When the decision was made to restore Mexican gray wolves in the Southwest, the top choice was the land now known as the Blue Range Wolf Recovery Area, one of the wildest landscapes in the Lower 48. It is remote, has a full complement of natural prey species, and is situated far from heavily populated areas. It is ideal habitat where, under the right management, Mexican gray wolves will thrive.
The Blue Range Wolf Recovery Area, which has since been expanded, was originally the Gila National Forest in New Mexico and the Apache National Forest in Arizona and part of New Mexico—comprising 4.4 million acres (twice the size of Yellowstone National Park), which support an extraordinary array of wildlife and vegetation types. The current Recovery Area spans 98.5 million acres, that includes 20.5 million acres of habitat.
Habitats range from low-elevation Chihuahuan Desert to evergreen forests and mountains above 10,000 feet. In between are rolling grasslands speckled with junipers, stately ponderosa pine forests and thousand-plus-foot canyons. At the bottoms of those canyons, in the places where cattle are fenced out, streams and rivers flow—nurturing tangles of water-loving willows, cottonwoods, box elders, alders, walnuts and sycamores, trees whose leaves turn yellow in the fall before dropping off and regrow bright green again in the spring. Over twenty species of deciduous trees—more than anywhere else in the West—grow here.
Wildlife is equally diverse.

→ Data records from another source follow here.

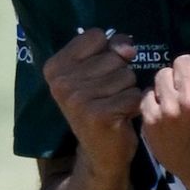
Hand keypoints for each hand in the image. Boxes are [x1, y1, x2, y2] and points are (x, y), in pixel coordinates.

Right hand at [43, 29, 141, 172]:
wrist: (100, 154)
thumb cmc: (100, 106)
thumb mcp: (100, 70)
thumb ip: (113, 48)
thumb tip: (128, 49)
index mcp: (55, 67)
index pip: (97, 36)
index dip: (106, 53)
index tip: (97, 76)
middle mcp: (61, 83)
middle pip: (114, 56)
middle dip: (119, 74)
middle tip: (107, 96)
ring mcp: (78, 100)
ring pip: (126, 75)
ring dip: (127, 91)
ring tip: (114, 106)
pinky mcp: (98, 115)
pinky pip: (134, 95)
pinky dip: (135, 106)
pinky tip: (121, 118)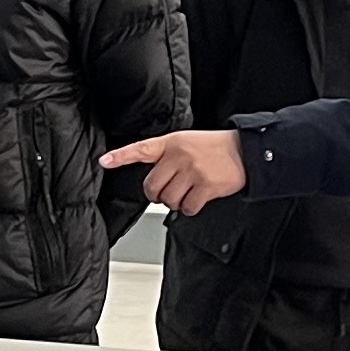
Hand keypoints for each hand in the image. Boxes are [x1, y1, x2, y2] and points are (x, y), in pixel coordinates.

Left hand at [101, 128, 247, 214]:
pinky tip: (198, 198)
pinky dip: (191, 207)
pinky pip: (187, 207)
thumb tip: (154, 183)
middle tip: (168, 192)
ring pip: (168, 200)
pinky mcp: (205, 186)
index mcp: (171, 143)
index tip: (104, 161)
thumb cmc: (214, 149)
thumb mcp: (187, 142)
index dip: (120, 156)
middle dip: (157, 195)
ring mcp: (192, 171)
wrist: (245, 151)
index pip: (141, 148)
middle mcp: (179, 156)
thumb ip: (168, 156)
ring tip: (188, 192)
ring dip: (176, 202)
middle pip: (152, 186)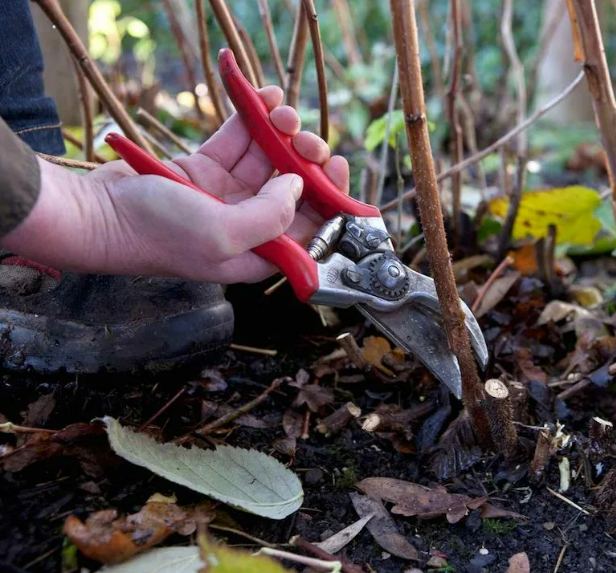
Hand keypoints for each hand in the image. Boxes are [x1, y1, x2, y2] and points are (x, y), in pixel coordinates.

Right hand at [1, 86, 348, 283]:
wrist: (99, 214)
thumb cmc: (157, 235)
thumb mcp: (223, 235)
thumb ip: (271, 215)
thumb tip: (298, 185)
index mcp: (259, 253)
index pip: (311, 228)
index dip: (331, 198)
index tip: (337, 167)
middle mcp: (248, 224)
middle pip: (294, 188)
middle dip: (306, 158)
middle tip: (304, 138)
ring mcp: (227, 194)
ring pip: (270, 158)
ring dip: (282, 131)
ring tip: (280, 111)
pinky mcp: (206, 168)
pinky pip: (239, 139)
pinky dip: (253, 118)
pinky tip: (265, 98)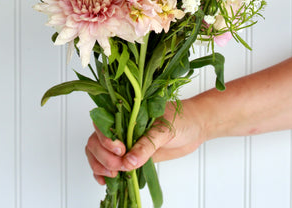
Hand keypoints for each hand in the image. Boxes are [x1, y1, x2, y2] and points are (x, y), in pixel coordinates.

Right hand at [85, 100, 205, 184]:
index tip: (120, 149)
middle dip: (103, 156)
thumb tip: (129, 162)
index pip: (103, 123)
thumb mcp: (164, 129)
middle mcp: (121, 126)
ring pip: (97, 152)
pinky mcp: (129, 155)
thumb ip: (147, 145)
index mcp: (126, 112)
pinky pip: (108, 164)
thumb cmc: (181, 119)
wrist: (195, 128)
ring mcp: (123, 141)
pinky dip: (102, 173)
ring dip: (100, 166)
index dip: (105, 138)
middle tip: (120, 165)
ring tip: (114, 175)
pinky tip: (106, 180)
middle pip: (96, 141)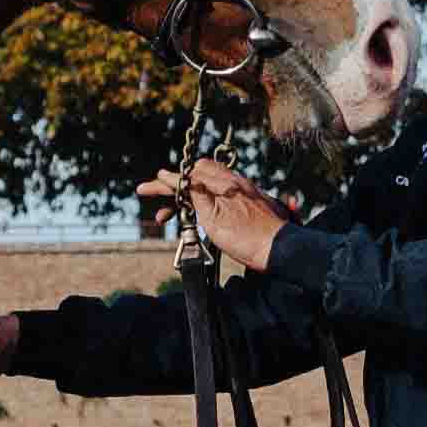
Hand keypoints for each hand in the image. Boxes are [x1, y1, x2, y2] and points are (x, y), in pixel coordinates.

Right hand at [140, 160, 298, 276]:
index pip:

The recovery area is home to an array of rare and imperiled animals found in few other places—including Gila hotsprings snails, Chiricahua leopard frogs, Mexican spotted owls and even, if recurring reports turn out to be true, jaguars. The prey base for the Mexican wolf includes elk, mule and white-tailed deer, pronghorn, bighorn sheep, javelina and beaver.

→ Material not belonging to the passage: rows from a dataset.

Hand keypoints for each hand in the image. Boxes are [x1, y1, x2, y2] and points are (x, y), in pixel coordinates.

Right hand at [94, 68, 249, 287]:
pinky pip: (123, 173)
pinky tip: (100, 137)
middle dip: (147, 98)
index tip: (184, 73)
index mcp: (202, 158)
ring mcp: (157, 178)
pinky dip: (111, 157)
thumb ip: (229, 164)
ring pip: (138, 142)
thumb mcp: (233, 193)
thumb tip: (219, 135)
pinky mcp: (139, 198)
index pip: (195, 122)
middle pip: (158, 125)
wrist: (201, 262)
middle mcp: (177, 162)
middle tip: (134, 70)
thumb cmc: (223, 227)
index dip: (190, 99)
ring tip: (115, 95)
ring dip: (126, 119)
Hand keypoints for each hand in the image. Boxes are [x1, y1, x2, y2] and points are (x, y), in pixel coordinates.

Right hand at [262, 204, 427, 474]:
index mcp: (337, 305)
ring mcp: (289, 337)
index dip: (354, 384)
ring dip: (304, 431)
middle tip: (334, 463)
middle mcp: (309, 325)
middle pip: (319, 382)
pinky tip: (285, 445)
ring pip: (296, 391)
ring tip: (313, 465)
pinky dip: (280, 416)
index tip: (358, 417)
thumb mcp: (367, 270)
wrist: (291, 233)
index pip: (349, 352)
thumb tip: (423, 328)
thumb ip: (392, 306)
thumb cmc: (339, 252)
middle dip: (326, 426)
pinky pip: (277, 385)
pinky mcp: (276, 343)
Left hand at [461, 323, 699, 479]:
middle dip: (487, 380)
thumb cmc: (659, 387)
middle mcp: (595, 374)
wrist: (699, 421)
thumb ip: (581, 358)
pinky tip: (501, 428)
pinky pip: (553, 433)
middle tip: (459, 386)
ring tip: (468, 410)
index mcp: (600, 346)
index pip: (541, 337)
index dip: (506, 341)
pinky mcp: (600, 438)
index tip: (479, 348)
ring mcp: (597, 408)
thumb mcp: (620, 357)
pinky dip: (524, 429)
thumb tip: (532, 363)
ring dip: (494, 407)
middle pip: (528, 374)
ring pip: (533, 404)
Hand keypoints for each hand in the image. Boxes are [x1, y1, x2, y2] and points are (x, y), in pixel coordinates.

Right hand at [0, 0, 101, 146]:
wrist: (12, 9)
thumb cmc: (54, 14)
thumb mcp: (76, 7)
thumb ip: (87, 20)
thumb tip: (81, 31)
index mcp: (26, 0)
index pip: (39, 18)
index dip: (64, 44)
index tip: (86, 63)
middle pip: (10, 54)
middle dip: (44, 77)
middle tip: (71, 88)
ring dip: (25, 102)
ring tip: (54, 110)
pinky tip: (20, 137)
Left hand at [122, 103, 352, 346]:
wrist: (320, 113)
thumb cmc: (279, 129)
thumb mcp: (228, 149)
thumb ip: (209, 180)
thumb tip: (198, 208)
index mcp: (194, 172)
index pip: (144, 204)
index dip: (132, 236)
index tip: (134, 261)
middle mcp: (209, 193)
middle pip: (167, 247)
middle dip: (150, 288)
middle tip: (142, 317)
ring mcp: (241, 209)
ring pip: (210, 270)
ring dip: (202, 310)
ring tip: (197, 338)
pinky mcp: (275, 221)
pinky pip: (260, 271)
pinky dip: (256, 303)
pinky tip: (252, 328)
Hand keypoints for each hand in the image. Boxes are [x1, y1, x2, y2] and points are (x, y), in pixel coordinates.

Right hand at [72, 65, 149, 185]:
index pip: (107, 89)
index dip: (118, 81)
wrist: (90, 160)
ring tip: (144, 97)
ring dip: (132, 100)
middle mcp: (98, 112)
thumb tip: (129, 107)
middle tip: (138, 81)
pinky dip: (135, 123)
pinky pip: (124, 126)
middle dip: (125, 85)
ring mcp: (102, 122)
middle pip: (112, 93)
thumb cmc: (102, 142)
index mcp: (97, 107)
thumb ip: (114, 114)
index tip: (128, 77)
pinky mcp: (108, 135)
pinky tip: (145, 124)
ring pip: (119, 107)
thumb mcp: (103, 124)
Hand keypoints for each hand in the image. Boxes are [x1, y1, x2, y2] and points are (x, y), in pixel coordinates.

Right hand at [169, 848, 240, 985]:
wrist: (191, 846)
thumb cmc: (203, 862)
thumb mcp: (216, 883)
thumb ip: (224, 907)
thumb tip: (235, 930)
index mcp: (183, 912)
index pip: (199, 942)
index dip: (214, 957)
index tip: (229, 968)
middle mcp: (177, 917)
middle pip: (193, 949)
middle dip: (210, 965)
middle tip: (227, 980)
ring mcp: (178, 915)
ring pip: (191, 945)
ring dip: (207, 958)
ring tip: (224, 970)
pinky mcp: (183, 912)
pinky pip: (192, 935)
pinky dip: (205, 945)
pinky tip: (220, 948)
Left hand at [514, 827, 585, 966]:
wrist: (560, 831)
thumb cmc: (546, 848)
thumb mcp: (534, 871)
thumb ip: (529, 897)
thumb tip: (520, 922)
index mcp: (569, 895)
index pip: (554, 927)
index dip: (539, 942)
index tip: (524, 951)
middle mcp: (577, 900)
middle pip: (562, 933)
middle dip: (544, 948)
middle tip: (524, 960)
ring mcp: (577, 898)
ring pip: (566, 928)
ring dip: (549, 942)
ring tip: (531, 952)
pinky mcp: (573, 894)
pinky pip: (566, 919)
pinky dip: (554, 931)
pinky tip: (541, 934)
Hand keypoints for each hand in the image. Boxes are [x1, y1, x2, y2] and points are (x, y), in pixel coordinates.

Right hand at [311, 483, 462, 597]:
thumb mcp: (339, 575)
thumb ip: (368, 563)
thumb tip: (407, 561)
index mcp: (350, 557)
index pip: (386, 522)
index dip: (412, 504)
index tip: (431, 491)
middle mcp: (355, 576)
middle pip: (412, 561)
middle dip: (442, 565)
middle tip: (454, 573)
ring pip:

The region includes the world’s first wilderness area, which in 1924 was protected from motorized access at the urging of pioneering ecologist Aldo Leopold. But six years later, after wolves were largely exterminated, in order to allow hunter access to the burgeoning deer herds, the Forest Service bladed a four-wheel-drive road through the wilderness, thus dividing it into the Gila and Aldo Leopold wilderness areas. Still, over two million acres of the recovery area remain roadless.